■ Your goal
Count all lines holding "APERTURE" in the data below and say the number, nothing more.

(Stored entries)
★ ★ ★ ★ ★

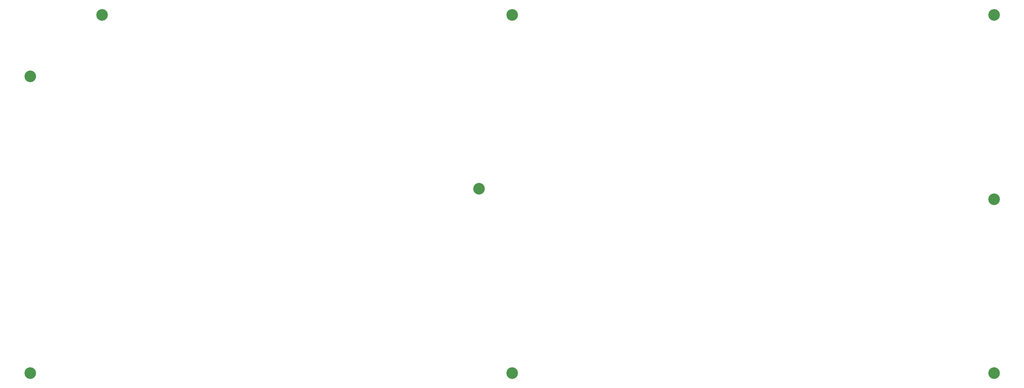
<source format=gts>
%TF.GenerationSoftware,KiCad,Pcbnew,(7.0.0)*%
%TF.CreationDate,2023-03-05T09:14:01+05:30*%
%TF.ProjectId,Titan Keyboard,54697461-6e20-44b6-9579-626f6172642e,rev?*%
%TF.SameCoordinates,Original*%
%TF.FileFunction,Soldermask,Top*%
%TF.FilePolarity,Negative*%
%FSLAX46Y46*%
G04 Gerber Fmt 4.6, Leading zero omitted, Abs format (unit mm)*
G04 Created by KiCad (PCBNEW (7.0.0)) date 2023-03-05 09:14:01*
%MOMM*%
%LPD*%
G01*
G04 APERTURE LIST*
%ADD10C,2.700000*%
G04 APERTURE END LIST*
D10*
%TO.C,H4*%
X64293750Y-45243750D03*
%TD*%
%TO.C,H13*%
X271462500Y-88106250D03*
%TD*%
%TO.C,H15*%
X159543750Y-45243750D03*
%TD*%
%TO.C,H16*%
X47625000Y-128587500D03*
%TD*%
%TO.C,H8*%
X151841200Y-85725000D03*
%TD*%
%TO.C,H14*%
X271462500Y-128587500D03*
%TD*%
%TO.C,H7*%
X47625000Y-59531250D03*
%TD*%
%TO.C,H1*%
X159543750Y-128587500D03*
%TD*%
%TO.C,H5*%
X271462500Y-45243750D03*
%TD*%
M02*

</source>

★ ★ ★ ★ ★

■ Answer box
2